A triangle is a closed shape with three vertices, three sides, and three interior angles. A triangle with vertices A, B, and C is denoted as $\triangle ABC$.

For a triangle to be possible with side lengths $a, b,$ and $c$, the sum of the lengths of any two sides must be greater than the length of the third side. This means $a + b > c$, $a + c > b$, and $b + c > a$.

To quickly check if three side lengths can form a triangle, verify that the sum of the two shorter sides is greater than the longest side. If this holds true, a triangle can be formed.

The sum of the measures of the three interior angles of any triangle is always $180^\circ$. For $\triangle ABC$, this means $\angle A + \angle B + \angle C = 180^\circ$.

The measure of an exterior angle of a triangle is equal to the sum of the measures of its two opposite interior angles.

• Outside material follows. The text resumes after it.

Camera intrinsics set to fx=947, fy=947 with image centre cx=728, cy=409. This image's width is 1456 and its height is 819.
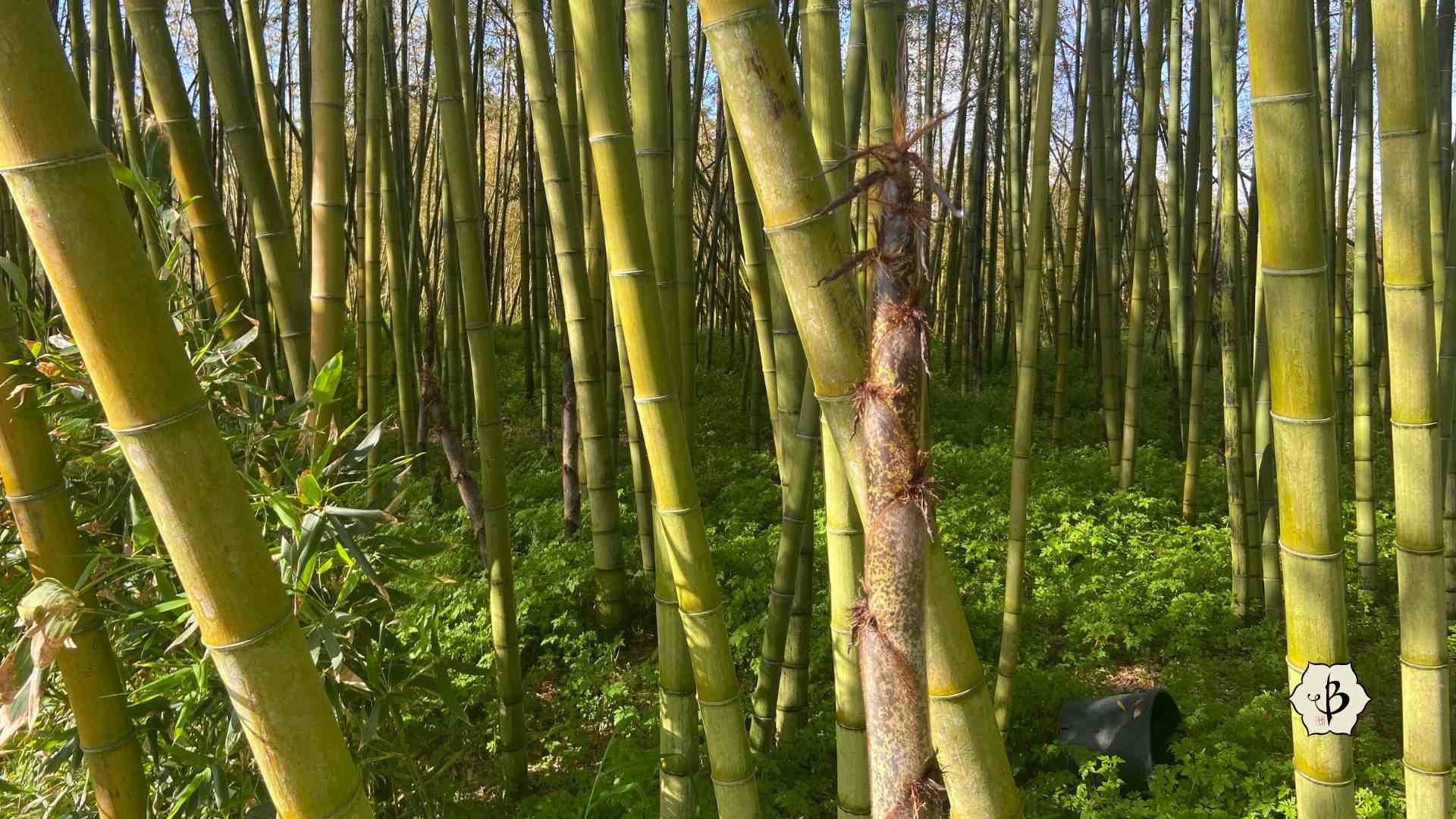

For example, an exterior angle at vertex C is equal to $\angle A + \angle B$.

To construct a triangle given three sides, draw one side as the base. Use a compass to draw arcs from each end of the base with radii equal to the other two side lengths. The intersection of the arcs is the third vertex.

To construct a triangle given two sides and the angle between them, draw one side as the base. At one vertex, construct the given angle. Mark the length of the second side on the new arm of the angle to find the third vertex.

To construct a triangle given two angles and the side between them, draw the side as a base. At each end of the base, construct the given angles. The point where the arms of the angles intersect is the third vertex.

A triangle can be formed with two given angles only if their sum is less than $180^\circ$. If the sum is $180^\circ$ or more, the other two sides will be parallel or diverge, and will not form a triangle.

Triangles can be classified based on their side lengths: Equilateral (all three sides are equal), Isosceles (two sides are equal), and Scalene (all three sides have different lengths).

Triangles can be classified based on their angles: Acute-angled (all angles are less than $90^\circ$), Right-angled (one angle is exactly $90^\circ$), and Obtuse-angled (one angle is greater than $90^\circ$).

An altitude of a triangle is a perpendicular line segment from a vertex to the opposite side. The length of the altitude is considered the height of the triangle corresponding to that base.

An equilateral triangle has all three sides of equal length and all three interior angles equal to $60^\circ$.

An isosceles triangle has two sides of equal length. The angles opposite the equal sides are also equal in measure.